Collected data entries:
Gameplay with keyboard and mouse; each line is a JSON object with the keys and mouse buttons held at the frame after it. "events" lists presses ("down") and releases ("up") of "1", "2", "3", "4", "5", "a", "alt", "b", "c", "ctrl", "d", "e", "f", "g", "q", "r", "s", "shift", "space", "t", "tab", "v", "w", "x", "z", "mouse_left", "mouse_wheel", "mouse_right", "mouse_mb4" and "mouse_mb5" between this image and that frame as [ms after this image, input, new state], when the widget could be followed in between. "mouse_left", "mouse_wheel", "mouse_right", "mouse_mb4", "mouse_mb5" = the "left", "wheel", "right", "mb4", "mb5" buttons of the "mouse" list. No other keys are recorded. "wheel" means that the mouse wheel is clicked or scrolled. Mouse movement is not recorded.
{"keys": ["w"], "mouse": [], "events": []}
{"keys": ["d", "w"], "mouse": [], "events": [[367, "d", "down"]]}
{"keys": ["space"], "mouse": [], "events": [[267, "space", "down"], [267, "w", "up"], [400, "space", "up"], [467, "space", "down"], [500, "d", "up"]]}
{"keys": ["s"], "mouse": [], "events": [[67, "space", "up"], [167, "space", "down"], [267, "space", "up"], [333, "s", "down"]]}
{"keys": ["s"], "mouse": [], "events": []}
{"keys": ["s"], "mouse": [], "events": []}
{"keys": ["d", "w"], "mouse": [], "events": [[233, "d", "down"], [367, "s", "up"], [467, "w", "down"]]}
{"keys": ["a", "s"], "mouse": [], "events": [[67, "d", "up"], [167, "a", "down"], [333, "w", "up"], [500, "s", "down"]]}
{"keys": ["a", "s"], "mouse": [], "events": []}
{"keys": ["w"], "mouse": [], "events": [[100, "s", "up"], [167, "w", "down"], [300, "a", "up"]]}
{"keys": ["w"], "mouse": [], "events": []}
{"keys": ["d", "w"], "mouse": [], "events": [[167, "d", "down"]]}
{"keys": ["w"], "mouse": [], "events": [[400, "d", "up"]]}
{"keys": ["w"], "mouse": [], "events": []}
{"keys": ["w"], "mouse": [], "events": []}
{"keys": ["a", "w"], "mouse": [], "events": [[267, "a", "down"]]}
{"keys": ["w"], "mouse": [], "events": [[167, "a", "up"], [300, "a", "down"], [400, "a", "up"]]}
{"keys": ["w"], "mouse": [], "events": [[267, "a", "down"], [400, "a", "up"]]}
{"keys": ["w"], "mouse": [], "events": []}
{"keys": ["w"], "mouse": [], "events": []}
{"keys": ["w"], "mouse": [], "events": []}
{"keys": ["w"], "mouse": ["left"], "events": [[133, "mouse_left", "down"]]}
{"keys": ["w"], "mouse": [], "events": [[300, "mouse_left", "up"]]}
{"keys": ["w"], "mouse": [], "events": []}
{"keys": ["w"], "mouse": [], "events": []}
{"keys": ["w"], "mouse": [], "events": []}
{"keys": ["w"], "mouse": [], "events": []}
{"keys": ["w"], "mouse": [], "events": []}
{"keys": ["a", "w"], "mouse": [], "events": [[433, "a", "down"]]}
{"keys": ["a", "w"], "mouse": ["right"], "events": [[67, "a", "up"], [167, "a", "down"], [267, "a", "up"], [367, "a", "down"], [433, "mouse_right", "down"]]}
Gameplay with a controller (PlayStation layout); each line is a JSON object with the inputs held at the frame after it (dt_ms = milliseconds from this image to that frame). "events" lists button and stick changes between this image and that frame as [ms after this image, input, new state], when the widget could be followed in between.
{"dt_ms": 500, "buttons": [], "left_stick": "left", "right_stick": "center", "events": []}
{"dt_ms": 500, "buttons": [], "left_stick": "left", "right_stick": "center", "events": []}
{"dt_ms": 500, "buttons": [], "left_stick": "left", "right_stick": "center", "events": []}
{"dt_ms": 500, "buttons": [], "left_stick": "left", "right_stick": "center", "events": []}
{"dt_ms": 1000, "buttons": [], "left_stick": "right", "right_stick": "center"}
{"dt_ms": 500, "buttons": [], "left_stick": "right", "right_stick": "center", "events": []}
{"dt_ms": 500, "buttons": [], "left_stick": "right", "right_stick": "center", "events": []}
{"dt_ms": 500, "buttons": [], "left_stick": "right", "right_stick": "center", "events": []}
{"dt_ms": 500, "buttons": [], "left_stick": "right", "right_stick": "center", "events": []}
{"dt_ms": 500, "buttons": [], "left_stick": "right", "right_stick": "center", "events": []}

ABOUT THIS EXERCISE:
Retype each record. Keep every character as it is.

WRITTEN RESPONSE:
Gameplay with keyboard and mouse; each line is a JSON object with the keys and mouse buttons held at the frame after it. "events" lists presses ("down") and releases ("up") of "1", "2", "3", "4", "5", "a", "alt", "b", "c", "ctrl", "d", "e", "f", "g", "q", "r", "s", "shift", "space", "t", "tab", "v", "w", "x", "z", "mouse_left", "mouse_wheel", "mouse_right", "mouse_mb4" and "mouse_mb5" between this image and that frame as [ms after this image, input, new state], when the widget could be followed in between. "mouse_left", "mouse_wheel", "mouse_right", "mouse_mb4", "mouse_mb5" = the "left", "wheel", "right", "mb4", "mb5" buttons of the "mouse" list. No other keys are recorded. "wheel" means that the mouse wheel is clicked or scrolled. Mouse movement is not recorded.
{"keys": ["w"], "mouse": [], "events": []}
{"keys": ["d", "w"], "mouse": [], "events": [[367, "d", "down"]]}
{"keys": ["space"], "mouse": [], "events": [[267, "space", "down"], [267, "w", "up"], [400, "space", "up"], [467, "space", "down"], [500, "d", "up"]]}
{"keys": ["s"], "mouse": [], "events": [[67, "space", "up"], [167, "space", "down"], [267, "space", "up"], [333, "s", "down"]]}
{"keys": ["s"], "mouse": [], "events": []}
{"keys": ["s"], "mouse": [], "events": []}
{"keys": ["d", "w"], "mouse": [], "events": [[233, "d", "down"], [367, "s", "up"], [467, "w", "down"]]}
{"keys": ["a", "s"], "mouse": [], "events": [[67, "d", "up"], [167, "a", "down"], [333, "w", "up"], [500, "s", "down"]]}
{"keys": ["a", "s"], "mouse": [], "events": []}
{"keys": ["w"], "mouse": [], "events": [[100, "s", "up"], [167, "w", "down"], [300, "a", "up"]]}
{"keys": ["w"], "mouse": [], "events": []}
{"keys": ["d", "w"], "mouse": [], "events": [[167, "d", "down"]]}
{"keys": ["w"], "mouse": [], "events": [[400, "d", "up"]]}
{"keys": ["w"], "mouse": [], "events": []}
{"keys": ["w"], "mouse": [], "events": []}
{"keys": ["a", "w"], "mouse": [], "events": [[267, "a", "down"]]}
{"keys": ["w"], "mouse": [], "events": [[167, "a", "up"], [300, "a", "down"], [400, "a", "up"]]}
{"keys": ["w"], "mouse": [], "events": [[267, "a", "down"], [400, "a", "up"]]}
{"keys": ["w"], "mouse": [], "events": []}
{"keys": ["w"], "mouse": [], "events": []}
{"keys": ["w"], "mouse": [], "events": []}
{"keys": ["w"], "mouse": ["left"], "events": [[133, "mouse_left", "down"]]}
{"keys": ["w"], "mouse": [], "events": [[300, "mouse_left", "up"]]}
{"keys": ["w"], "mouse": [], "events": []}
{"keys": ["w"], "mouse": [], "events": []}
{"keys": ["w"], "mouse": [], "events": []}
{"keys": ["w"], "mouse": [], "events": []}
{"keys": ["w"], "mouse": [], "events": []}
{"keys": ["a", "w"], "mouse": [], "events": [[433, "a", "down"]]}
{"keys": ["a", "w"], "mouse": ["right"], "events": [[67, "a", "up"], [167, "a", "down"], [267, "a", "up"], [367, "a", "down"], [433, "mouse_right", "down"]]}
Gameplay with a controller (PlayStation layout); each line is a JSON object with the inputs held at the frame after it (dt_ms = milliseconds from this image to that frame). "events" lists button and stick changes between this image and that frame as [ms after this image, input, new state], when the widget could be followed in between.
{"dt_ms": 500, "buttons": [], "left_stick": "left", "right_stick": "center", "events": []}
{"dt_ms": 500, "buttons": [], "left_stick": "left", "right_stick": "center", "events": []}
{"dt_ms": 500, "buttons": [], "left_stick": "left", "right_stick": "center", "events": []}
{"dt_ms": 500, "buttons": [], "left_stick": "left", "right_stick": "center", "events": []}
{"dt_ms": 1000, "buttons": [], "left_stick": "right", "right_stick": "center"}
{"dt_ms": 500, "buttons": [], "left_stick": "right", "right_stick": "center", "events": []}
{"dt_ms": 500, "buttons": [], "left_stick": "right", "right_stick": "center", "events": []}
{"dt_ms": 500, "buttons": [], "left_stick": "right", "right_stick": "center", "events": []}
{"dt_ms": 500, "buttons": [], "left_stick": "right", "right_stick": "center", "events": []}
{"dt_ms": 500, "buttons": [], "left_stick": "right", "right_stick": "center", "events": []}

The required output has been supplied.